▸ **Instructions for the task**:
What you return must be the complete listing, unchanged.

▸ **Information**:
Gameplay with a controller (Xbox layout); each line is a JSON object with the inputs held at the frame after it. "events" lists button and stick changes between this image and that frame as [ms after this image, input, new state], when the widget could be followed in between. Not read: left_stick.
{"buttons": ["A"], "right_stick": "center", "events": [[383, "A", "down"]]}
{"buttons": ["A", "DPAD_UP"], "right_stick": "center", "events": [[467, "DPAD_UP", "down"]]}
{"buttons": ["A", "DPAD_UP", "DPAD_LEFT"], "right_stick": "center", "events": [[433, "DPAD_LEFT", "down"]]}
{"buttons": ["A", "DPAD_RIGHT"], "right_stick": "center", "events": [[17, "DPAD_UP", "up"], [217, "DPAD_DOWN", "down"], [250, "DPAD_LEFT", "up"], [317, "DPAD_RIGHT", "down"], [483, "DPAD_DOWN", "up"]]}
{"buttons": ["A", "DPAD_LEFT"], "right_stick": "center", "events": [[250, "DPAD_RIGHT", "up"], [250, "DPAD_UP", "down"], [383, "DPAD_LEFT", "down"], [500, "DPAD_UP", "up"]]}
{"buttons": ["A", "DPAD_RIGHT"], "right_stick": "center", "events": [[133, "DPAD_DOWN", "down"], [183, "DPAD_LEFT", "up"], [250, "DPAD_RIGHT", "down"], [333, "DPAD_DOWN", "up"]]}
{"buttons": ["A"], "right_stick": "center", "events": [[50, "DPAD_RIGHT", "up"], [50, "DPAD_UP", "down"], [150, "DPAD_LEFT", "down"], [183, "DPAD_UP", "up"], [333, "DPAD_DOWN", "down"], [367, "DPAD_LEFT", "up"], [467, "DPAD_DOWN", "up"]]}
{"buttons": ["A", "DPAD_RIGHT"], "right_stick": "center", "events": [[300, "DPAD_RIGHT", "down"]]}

▸ **Result below**:
Gameplay with a controller (Xbox layout); each line is a JSON object with the inputs held at the frame after it. "events" lists button and stick changes between this image and that frame as [ms after this image, input, new state], when the widget could be followed in between. Not read: left_stick.
{"buttons": ["A"], "right_stick": "center", "events": [[383, "A", "down"]]}
{"buttons": ["A", "DPAD_UP"], "right_stick": "center", "events": [[467, "DPAD_UP", "down"]]}
{"buttons": ["A", "DPAD_UP", "DPAD_LEFT"], "right_stick": "center", "events": [[433, "DPAD_LEFT", "down"]]}
{"buttons": ["A", "DPAD_RIGHT"], "right_stick": "center", "events": [[17, "DPAD_UP", "up"], [217, "DPAD_DOWN", "down"], [250, "DPAD_LEFT", "up"], [317, "DPAD_RIGHT", "down"], [483, "DPAD_DOWN", "up"]]}
{"buttons": ["A", "DPAD_LEFT"], "right_stick": "center", "events": [[250, "DPAD_RIGHT", "up"], [250, "DPAD_UP", "down"], [383, "DPAD_LEFT", "down"], [500, "DPAD_UP", "up"]]}
{"buttons": ["A", "DPAD_RIGHT"], "right_stick": "center", "events": [[133, "DPAD_DOWN", "down"], [183, "DPAD_LEFT", "up"], [250, "DPAD_RIGHT", "down"], [333, "DPAD_DOWN", "up"]]}
{"buttons": ["A"], "right_stick": "center", "events": [[50, "DPAD_RIGHT", "up"], [50, "DPAD_UP", "down"], [150, "DPAD_LEFT", "down"], [183, "DPAD_UP", "up"], [333, "DPAD_DOWN", "down"], [367, "DPAD_LEFT", "up"], [467, "DPAD_DOWN", "up"]]}
{"buttons": ["A", "DPAD_RIGHT"], "right_stick": "center", "events": [[300, "DPAD_RIGHT", "down"]]}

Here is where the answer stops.